TRIBUNE. L’état de siège décrété par les deux ordonnances présidentielles du Chef de l’Etat le 3 mai 2021 suscite des réactions diverses et cache difficilement le dessous de cartes derrière cette décision nommant des gouverneurs militaires au Nord-Kivu et à l’Ituri.

Johnny Luboya Nkashama, nommé gouverneur militaire du Nord-Kivu, est un ancien commandant de la 13e région militaire de l’Equateur avant d’être nommé patron de la première zone de défense incluant entre autres la province de Kinshasa. Cet officier a un passé sulfureux qui montre qu’il a été un ancien de la rébellion du RCD Goma et un officier réputé très proche de James Kabarebe et de Gabriel Amisi. C’est en somme un homme de main de Kabila et un très proche du Rwanda, ce pays accusé de semer la violence dans cette partie de la province et d’être derrière plusieurs groupes armés écumant dans la région.

Le général Constant Ndima Kongba, le tout nouveau gouverneur militaire d’Ituri est également un ancien rebelle issu de la rébellion du MLC de Jean-Pierre Bemba considéré comme proche de l’Ouganda. D’abord commandant de la 3e zone de défense couvrant les deux Kivu, le Maniema et la Tsopo, il était jusque-là le Chef d’état-major général adjoint chargé de l’administration et de la logistique.

Selon le rapport UN S/2003/674 du 2 juillet 2003, c’est sous le commandement du colonel Constant Ndima que sera confiée l’Opération « Effacez le Tableau » initiée par le MLC de Bemba et qui laissera des souvenirs terrifiants en Ituri car caractérisée par des massacres, des viols et des actes de cannibalisme visant notamment les pygmées et les Nande.

Le dénominateur commun entre ces deux gouverneurs est d’avoir des liens historiques très étroits avec des puissances qui travaillent depuis deux decennies contre la paix en Rd Congo : l’un pro-Rwanda, l’autre pro-Ouganda.
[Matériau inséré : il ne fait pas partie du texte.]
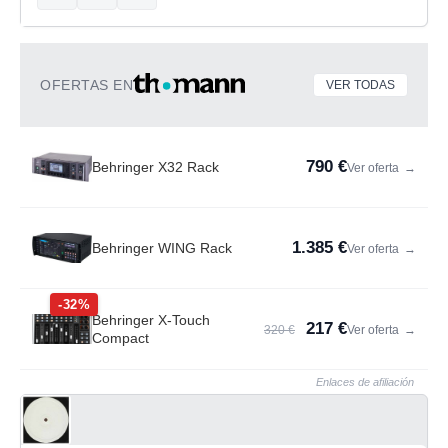
OFERTAS EN
VER TODAS
790 €
Behringer X32 Rack
Ver oferta
→
1.385 €
Behringer WING Rack
Ver oferta
→
-32%
Behringer X-Touch
217 €
320 €
Ver oferta
→
Compact
Enlaces de afiliación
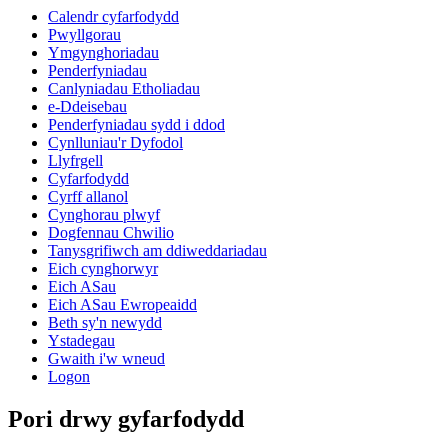
Calendr cyfarfodydd
Pwyllgorau
Ymgynghoriadau
Penderfyniadau
Canlyniadau Etholiadau
e-Ddeisebau
Penderfyniadau sydd i ddod
Cynlluniau'r Dyfodol
Llyfrgell
Cyfarfodydd
Cyrff allanol
Cynghorau plwyf
Dogfennau Chwilio
Tanysgrifiwch am ddiweddariadau
Eich cynghorwyr
Eich ASau
Eich ASau Ewropeaidd
Beth sy'n newydd
Ystadegau
Gwaith i'w wneud
Logon
Pori drwy gyfarfodydd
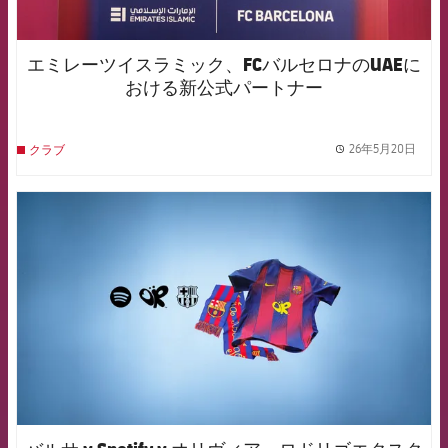
エミレーツイスラミック、FCバルセロナのUAEに
おける新公式パートナー
26年5月20日
クラブ
label.
FCB Barcelona badge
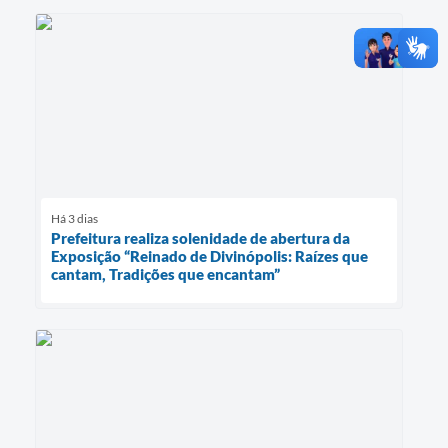
Há 3 dias
Prefeitura realiza solenidade de abertura da
Exposição “Reinado de Divinópolis: Raízes que
cantam, Tradições que encantam”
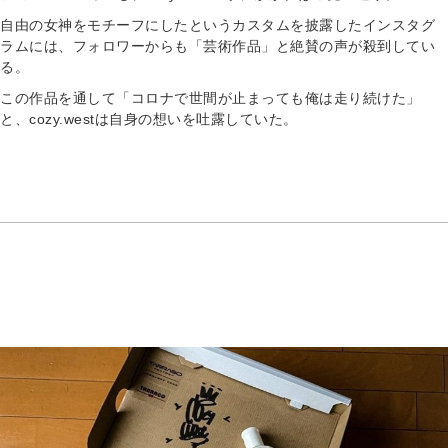
自由の女神をモチーフにしたというカスタムを披露したインスタグ
ラムには、フォロワーからも「芸術作品」と絶賛の声が殺到してい
る。
この作品を通して「コロナで世間が止まっても俺は走り続けた」
と、cozy.westは自身の想いを吐露していた。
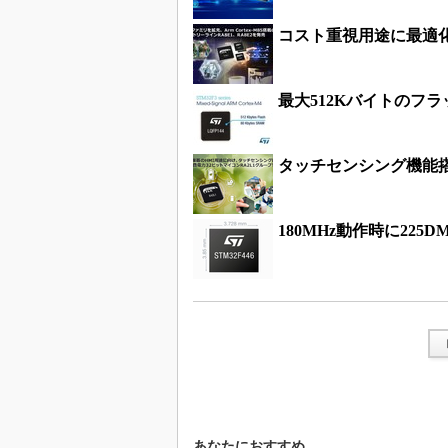
コスト重視用途に最適化 A
最大512Kバイトのフ
タッチセンシング機能搭
180MHz動作時に225
あなたにおすすめ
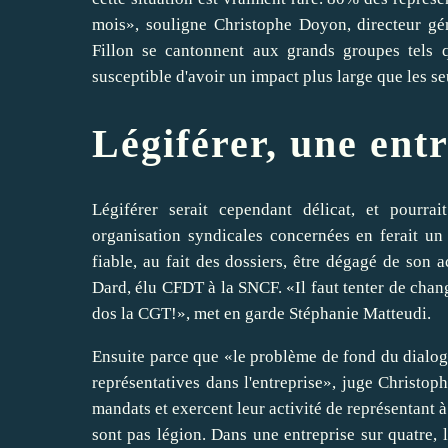
mois», souligne Christophe Doyon, directeur g
Fillon se cantonnent aux grands groupes tels 
susceptible d'avoir un impact plus large que les seu
Légiférer, une entr
Légiférer serait cependant délicat, et pourra
organisation syndicales concernées en ferait un 
fiable, au fait des dossiers, être dégagé de son a
Dard, élu CFDT à la SNCF. «Il faut tenter de change
dos la CGT!», met en garde Stéphanie Matteudi.
Ensuite parce que «le problème de fond du dialogu
représentatives dans l'entreprise», juge Christo
mandats et exercent leur activité de représentant à
sont pas légion. Dans une entreprise sur quatre,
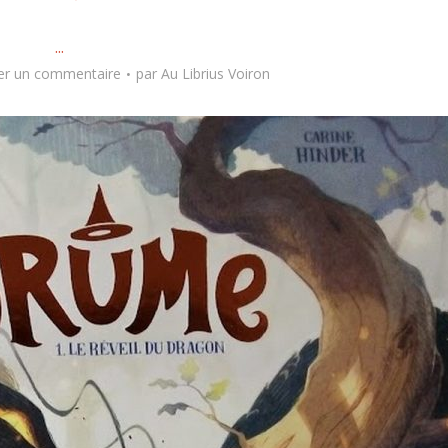
...
er un commentaire
par
Au Librius Voiron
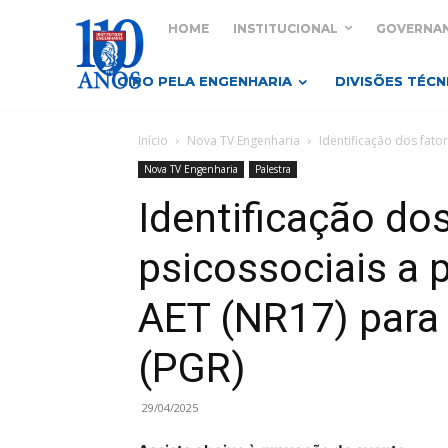
HOME
INSTITUCIONAL
GOVERNA
GIRO PELA ENGENHARIA
DIVISÕES TÉCN
Início
Nova TV Engenharia
Identificação dos fator
Nova TV Engenharia
Palestra
Identificação dos
psicossociais a 
AET (NR17) para
(PGR)
29/04/2025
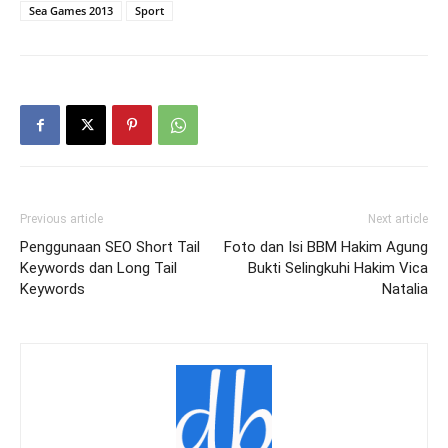
Sea Games 2013
Sport
Previous article
Next article
Penggunaan SEO Short Tail
Foto dan Isi BBM Hakim Agung
Keywords dan Long Tail
Bukti Selingkuhi Hakim Vica
Keywords
Natalia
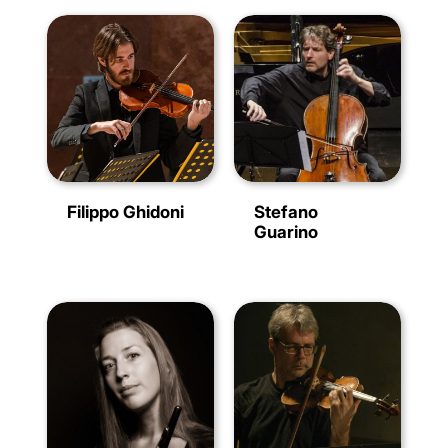
Filippo Ghidoni
Stefano
Guarino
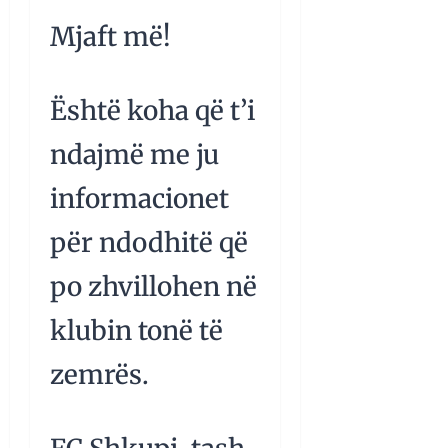
Mjaft më!
Është koha që t’i
ndajmë me ju
informacionet
për ndodhitë që
po zhvillohen në
klubin tonë të
zemrës.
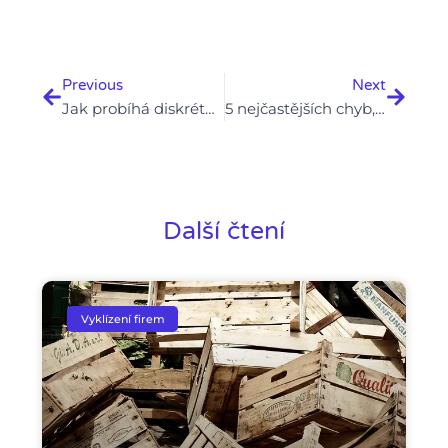
Prev
Next
Previous
Next
Jak probíhá diskrétní vyklizení? Vaše soukromí je pro nás priorita
5 nejčastějších chyb, které lidé dělají při vlastním vyklízení
Další čtení
Vyklízení firem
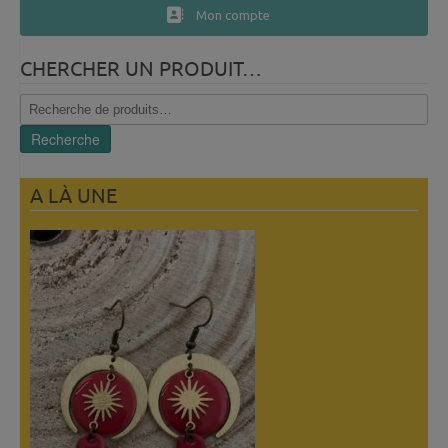
Mon compte
CHERCHER UN PRODUIT…
Recherche
pour :
Recherche
A LÀ UNE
Le Rwanda et l’Ouganda oeuvrant au Congo comme des sous-traitants et des fidèles gendarmes de la puissance américaine qui a créé l’AFDL en 1997 et sous la barbe de laquelle se déroule le génocide des congolais qui dure maintenant depuis 24 ans.

Tout en soutenant nos vaillants combattants au front, nous aurions tout de même tort de faire AVEUGLEMENT confiance à ces deux gouverneurs. Accordons-leur momentanément le bénéfice du doute et donnons-leur « sous le sceau de la réserve » un crédit exceptionnel dans un temps bien déterminé. L’état de siège ayant une durée constitutionnelle de trente jours, les deux gouverneurs militaires et l’autorité qui les a nommés seront jugés à leurs actes. Pendant le gouvernorat militaire et dans la période qui suivra l’état de siège.